According to the link that Professor Dave sent, the answer is $8a$, which in our case $8(1) = 8$. This agrees with my integral:

$\displaystyle 2\int_{0}^{2\pi} \sin\left(\frac{t}{2}\right) \ dt = 8$

The OP just chose a complicated initial angle, $\displaystyle \theta = -\frac{\pi}{2}$ with which he should be very careful where the curve will be positive and where it will be negative (since he needs to force the negative area to be positive). Well he got it positive but lost some of it due to that the curve [ of $\displaystyle \sin\left(\frac{t}{2}\right)$ ] passed through positive and negative portions.
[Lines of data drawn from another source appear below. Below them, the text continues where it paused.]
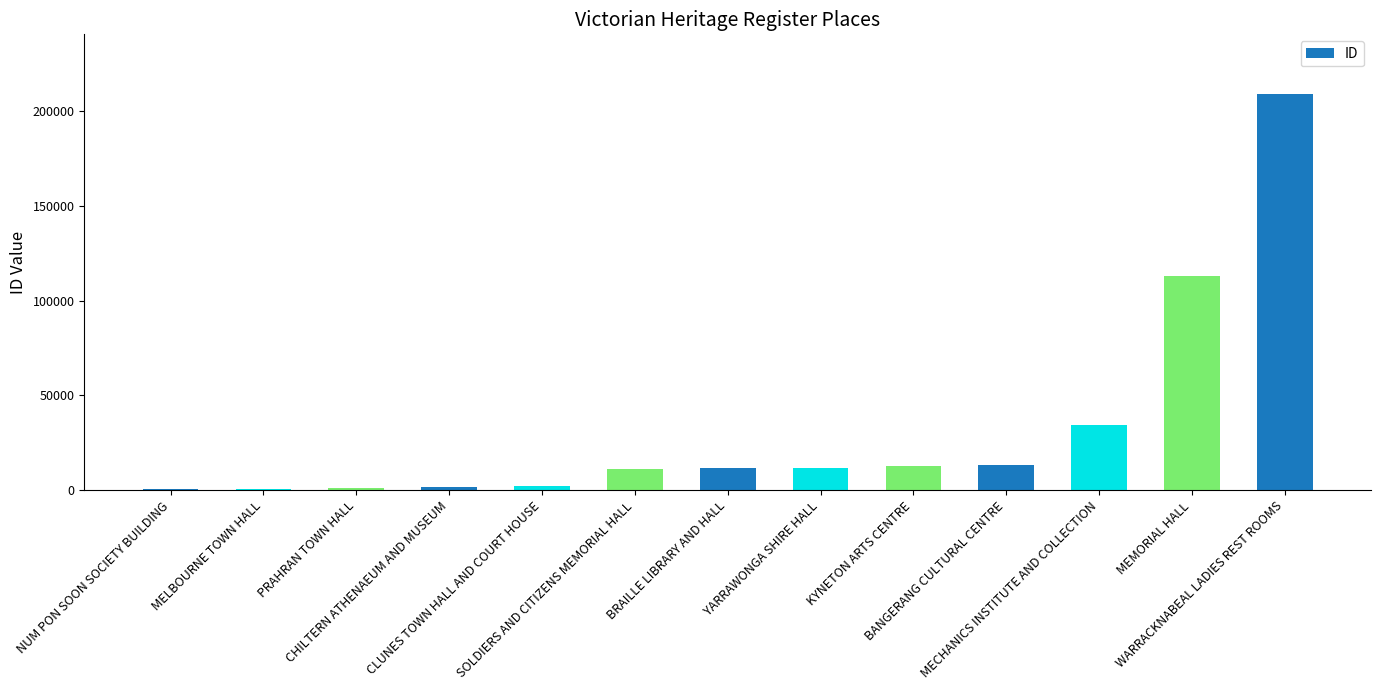

What is the difference between the values at WARRACKNABEAL LADIES REST ROOMS and YARRAWONGA SHIRE HALL?

197398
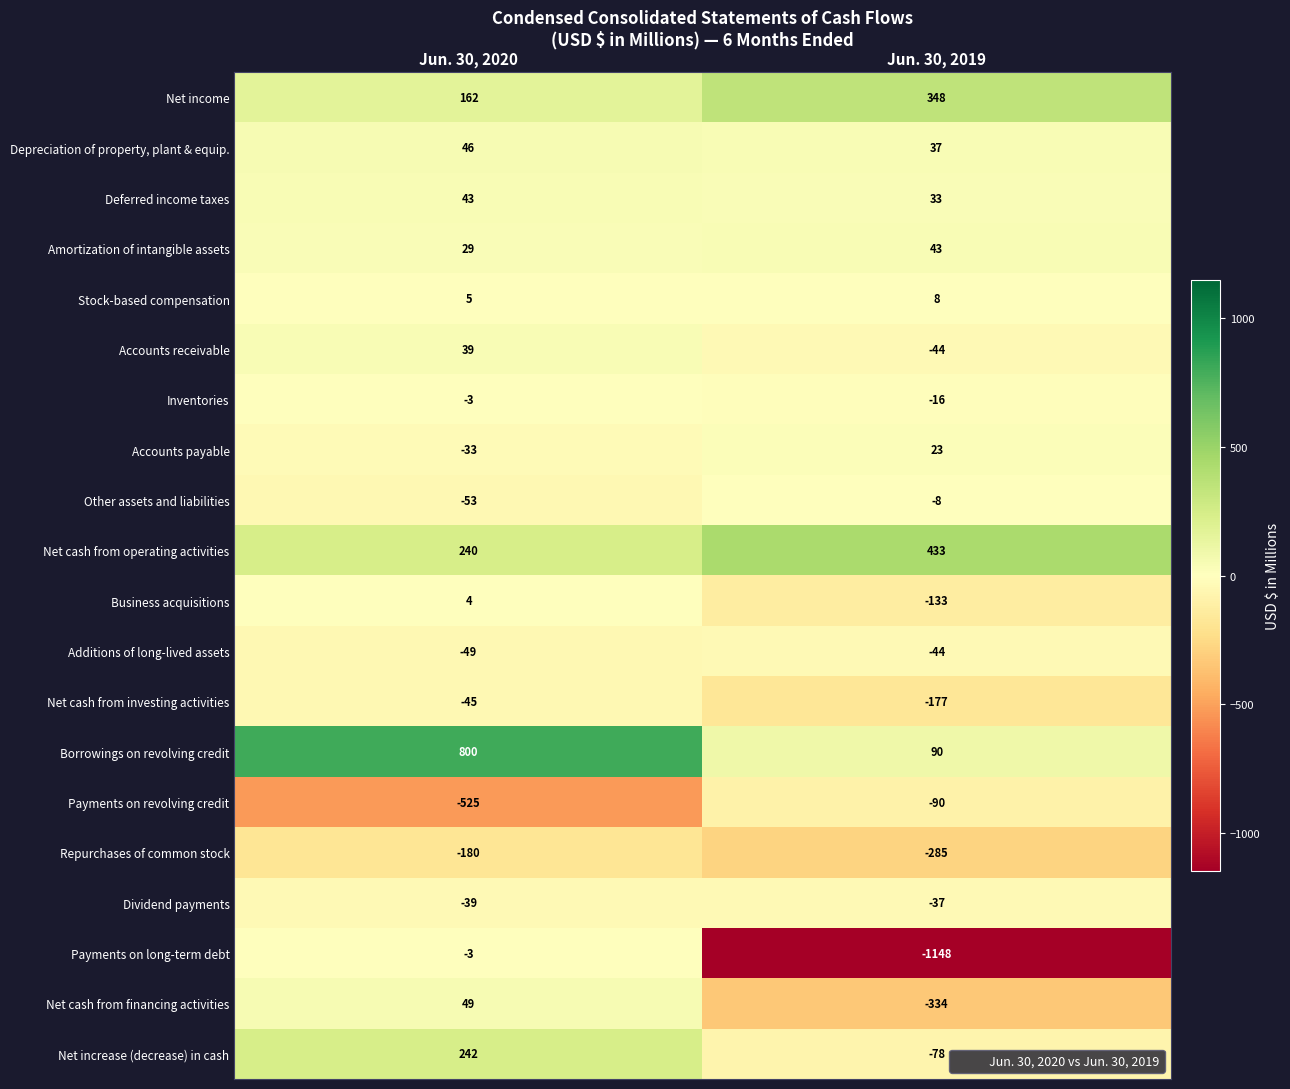

Where is Net cash from investing activities nearest to the value -111?

Jun. 30, 2020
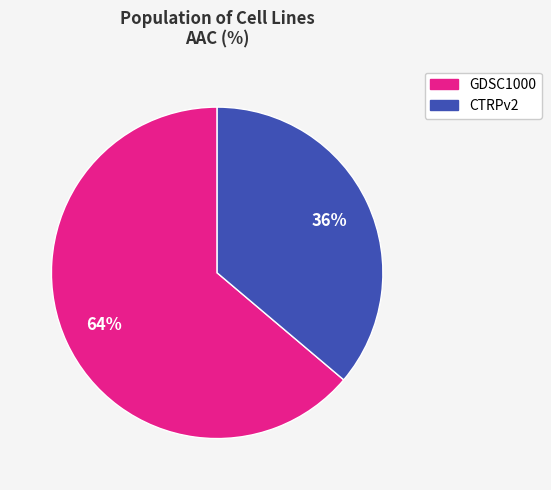

Do GDSC1000 and CTRPv2 together represent more than half of the pie?

Yes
OP, why do you bother yourself to start with that angle when you are interested in a positive length in a full revolution? Just do the $(0,2\pi)$ interval. I don't blame you to choose that complicated initial angle as the point of interest was at the origin $\left(\displaystyle \theta = -\frac{\pi}{2}\right)$.

 

[BigBeachBanana]

According to the link that Professor Dave sent, the answer is $8a$, which in our case $8(1) = 8$. This agrees with my integral:

$\displaystyle 2\int_{0}^{2\pi} \sin\left(\frac{t}{2}\right) \ dt = 8$

This is only true for certain intervals. $$\sqrt{2-2\cos t} = 2\sin\!\left(\frac{t}{2}\right)$$It'd be wrong to omit the absolute value without good reasons. Your suggestion of picking a different starting angle is essentially applying a phase shift.